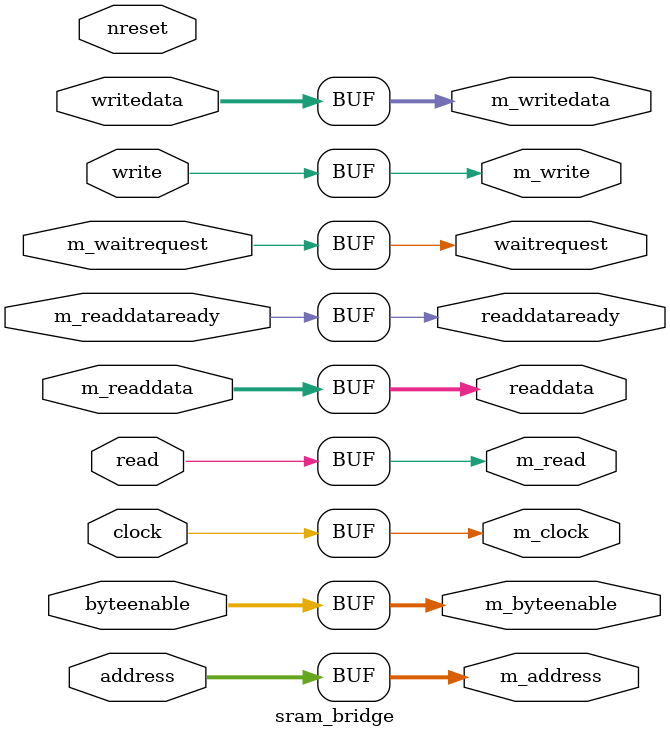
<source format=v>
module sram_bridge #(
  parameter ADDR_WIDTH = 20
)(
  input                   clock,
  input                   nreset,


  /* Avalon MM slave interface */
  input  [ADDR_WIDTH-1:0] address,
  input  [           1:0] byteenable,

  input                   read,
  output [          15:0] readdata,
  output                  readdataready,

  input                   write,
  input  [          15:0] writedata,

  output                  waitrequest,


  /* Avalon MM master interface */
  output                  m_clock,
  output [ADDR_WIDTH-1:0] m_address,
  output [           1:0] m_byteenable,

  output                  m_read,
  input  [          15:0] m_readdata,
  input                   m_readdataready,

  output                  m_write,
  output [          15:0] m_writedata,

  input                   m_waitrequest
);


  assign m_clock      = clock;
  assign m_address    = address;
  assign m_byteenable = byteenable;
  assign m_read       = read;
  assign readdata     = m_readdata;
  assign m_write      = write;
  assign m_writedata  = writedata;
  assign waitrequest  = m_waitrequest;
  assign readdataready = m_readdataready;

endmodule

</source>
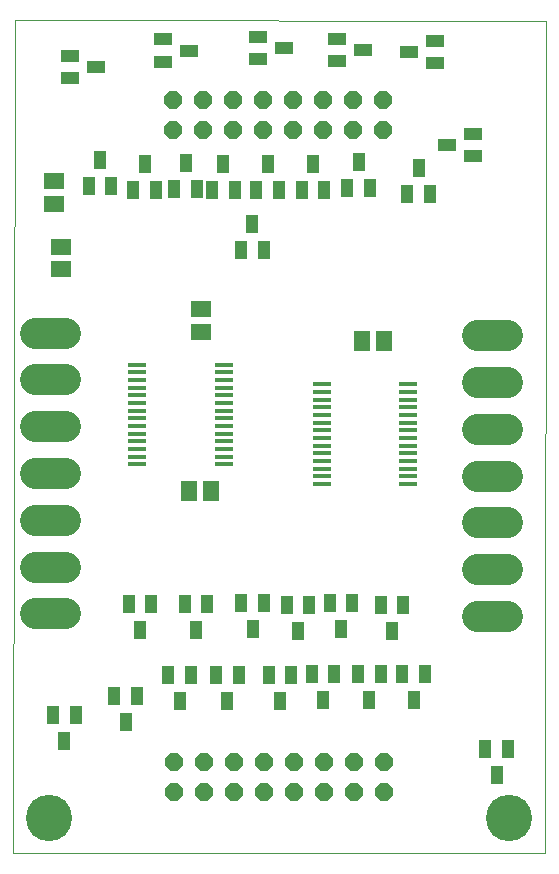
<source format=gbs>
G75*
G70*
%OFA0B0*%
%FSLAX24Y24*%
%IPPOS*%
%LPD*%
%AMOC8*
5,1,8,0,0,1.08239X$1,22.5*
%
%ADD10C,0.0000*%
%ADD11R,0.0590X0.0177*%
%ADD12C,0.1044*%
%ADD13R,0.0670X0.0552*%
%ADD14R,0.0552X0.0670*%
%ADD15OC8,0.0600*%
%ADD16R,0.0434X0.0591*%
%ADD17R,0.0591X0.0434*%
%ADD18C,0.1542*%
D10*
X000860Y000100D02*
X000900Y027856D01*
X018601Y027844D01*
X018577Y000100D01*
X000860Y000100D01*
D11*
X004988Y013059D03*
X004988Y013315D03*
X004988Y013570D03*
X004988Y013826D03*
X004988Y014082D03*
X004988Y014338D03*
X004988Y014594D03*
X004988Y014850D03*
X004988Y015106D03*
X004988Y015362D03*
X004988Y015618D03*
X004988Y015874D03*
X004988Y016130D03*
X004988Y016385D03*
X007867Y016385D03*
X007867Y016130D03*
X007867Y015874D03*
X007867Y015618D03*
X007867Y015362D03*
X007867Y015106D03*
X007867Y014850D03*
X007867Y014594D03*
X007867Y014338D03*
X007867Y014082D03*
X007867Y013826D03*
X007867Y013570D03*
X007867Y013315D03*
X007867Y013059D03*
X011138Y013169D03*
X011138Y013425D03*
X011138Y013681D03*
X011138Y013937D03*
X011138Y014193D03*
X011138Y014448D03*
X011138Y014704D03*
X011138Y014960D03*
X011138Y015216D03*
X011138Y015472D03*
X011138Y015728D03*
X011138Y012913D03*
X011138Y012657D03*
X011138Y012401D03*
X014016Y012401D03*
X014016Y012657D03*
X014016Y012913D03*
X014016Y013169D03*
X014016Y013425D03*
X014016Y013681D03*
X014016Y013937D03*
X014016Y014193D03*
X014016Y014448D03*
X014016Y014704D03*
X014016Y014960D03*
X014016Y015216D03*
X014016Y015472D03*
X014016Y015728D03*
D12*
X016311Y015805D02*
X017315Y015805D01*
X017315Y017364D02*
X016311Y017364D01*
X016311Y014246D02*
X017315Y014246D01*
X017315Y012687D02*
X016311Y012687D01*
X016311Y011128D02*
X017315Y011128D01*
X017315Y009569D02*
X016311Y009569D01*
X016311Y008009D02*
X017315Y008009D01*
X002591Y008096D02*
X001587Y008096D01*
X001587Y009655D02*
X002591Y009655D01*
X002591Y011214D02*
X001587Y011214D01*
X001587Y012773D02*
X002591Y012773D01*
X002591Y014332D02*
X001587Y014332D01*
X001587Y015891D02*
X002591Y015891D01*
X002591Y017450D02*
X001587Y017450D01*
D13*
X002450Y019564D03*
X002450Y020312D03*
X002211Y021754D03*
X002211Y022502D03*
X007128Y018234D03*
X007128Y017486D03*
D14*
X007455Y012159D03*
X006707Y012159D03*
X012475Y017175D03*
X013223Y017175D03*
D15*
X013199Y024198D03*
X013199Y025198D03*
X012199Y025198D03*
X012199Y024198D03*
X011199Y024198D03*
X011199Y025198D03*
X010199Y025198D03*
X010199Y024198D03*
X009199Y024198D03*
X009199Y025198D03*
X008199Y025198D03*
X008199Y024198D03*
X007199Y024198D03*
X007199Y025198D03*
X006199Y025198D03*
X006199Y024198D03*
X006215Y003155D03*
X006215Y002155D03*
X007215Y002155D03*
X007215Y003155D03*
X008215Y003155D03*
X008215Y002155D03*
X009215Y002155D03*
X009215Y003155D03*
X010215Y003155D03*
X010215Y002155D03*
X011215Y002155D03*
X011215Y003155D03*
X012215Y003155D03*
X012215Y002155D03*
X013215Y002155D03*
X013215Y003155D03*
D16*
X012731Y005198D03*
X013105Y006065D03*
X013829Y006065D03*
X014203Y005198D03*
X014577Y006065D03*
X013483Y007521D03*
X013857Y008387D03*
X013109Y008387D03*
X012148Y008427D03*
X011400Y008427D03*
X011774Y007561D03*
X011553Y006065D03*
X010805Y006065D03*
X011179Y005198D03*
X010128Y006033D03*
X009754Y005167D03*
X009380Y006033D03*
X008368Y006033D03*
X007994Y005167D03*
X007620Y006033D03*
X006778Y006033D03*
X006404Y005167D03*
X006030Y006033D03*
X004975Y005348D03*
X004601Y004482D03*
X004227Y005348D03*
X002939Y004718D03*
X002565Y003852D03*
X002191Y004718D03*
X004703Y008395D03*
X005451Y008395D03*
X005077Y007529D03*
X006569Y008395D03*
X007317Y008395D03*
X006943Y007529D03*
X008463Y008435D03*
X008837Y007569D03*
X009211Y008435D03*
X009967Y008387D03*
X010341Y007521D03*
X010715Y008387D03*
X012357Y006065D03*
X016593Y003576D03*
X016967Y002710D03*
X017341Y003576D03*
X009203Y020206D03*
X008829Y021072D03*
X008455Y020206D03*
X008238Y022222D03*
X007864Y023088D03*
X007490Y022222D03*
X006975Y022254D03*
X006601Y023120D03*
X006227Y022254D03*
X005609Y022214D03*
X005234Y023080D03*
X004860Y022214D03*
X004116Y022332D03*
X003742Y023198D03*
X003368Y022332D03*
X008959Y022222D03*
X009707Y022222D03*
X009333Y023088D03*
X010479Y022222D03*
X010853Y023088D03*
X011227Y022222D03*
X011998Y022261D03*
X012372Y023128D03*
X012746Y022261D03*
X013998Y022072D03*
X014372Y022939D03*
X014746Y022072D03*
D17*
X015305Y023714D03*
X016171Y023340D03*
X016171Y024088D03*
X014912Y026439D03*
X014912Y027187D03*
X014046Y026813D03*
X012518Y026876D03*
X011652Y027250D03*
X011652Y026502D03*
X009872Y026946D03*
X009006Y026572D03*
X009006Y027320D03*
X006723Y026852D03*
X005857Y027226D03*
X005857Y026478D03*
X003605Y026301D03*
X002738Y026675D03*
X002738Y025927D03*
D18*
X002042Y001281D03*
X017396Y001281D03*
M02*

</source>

============================================================

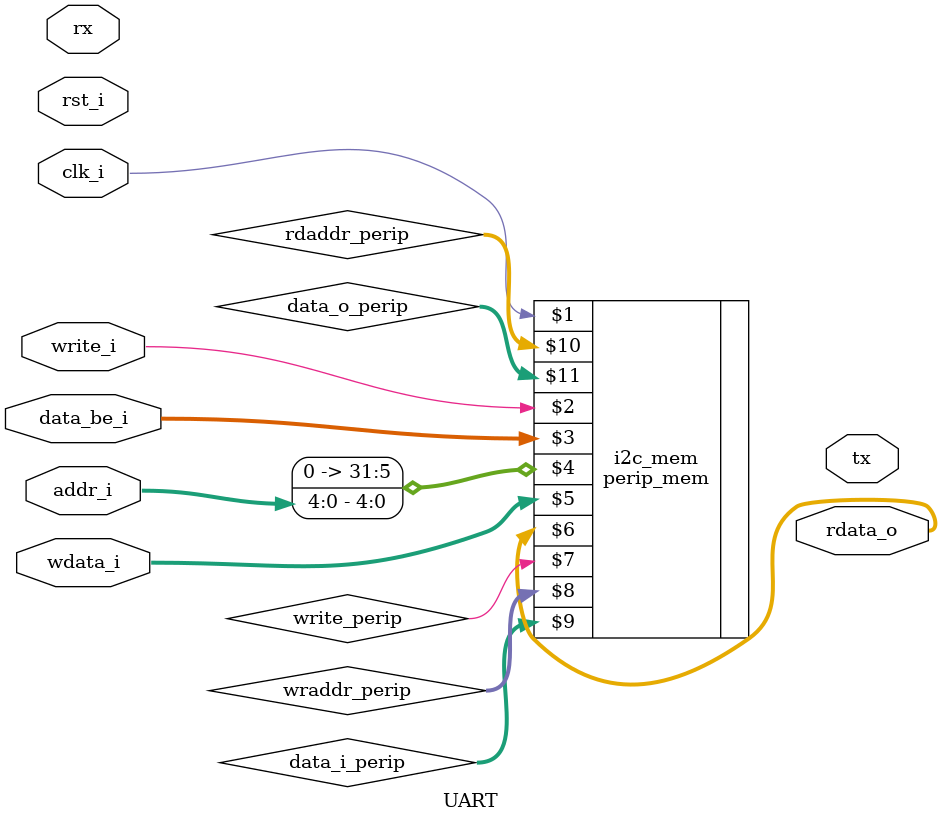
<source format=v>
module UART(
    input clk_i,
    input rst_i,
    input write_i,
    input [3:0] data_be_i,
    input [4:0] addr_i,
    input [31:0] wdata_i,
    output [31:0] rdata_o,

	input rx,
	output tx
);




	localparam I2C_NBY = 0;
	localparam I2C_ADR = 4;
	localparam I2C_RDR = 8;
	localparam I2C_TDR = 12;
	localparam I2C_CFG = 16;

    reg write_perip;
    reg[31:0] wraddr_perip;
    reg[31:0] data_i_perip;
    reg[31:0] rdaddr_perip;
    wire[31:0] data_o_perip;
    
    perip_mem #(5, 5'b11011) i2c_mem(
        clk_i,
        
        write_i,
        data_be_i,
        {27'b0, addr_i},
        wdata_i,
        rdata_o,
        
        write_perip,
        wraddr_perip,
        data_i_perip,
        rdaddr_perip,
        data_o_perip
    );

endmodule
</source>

============================================================

### [What you will do]
Bring together every line in the entries that holds the string "output".

### [Completed task]
  output [          15:0] readdata,
  output                  readdataready,
  output                  waitrequest,
  output                  m_clock,
  output [ADDR_WIDTH-1:0] m_address,
  output [           1:0] m_byteenable,
  output                  m_read,
  output                  m_write,
  output [          15:0] m_writedata,
    output [31:0] rdata_o,
	output tx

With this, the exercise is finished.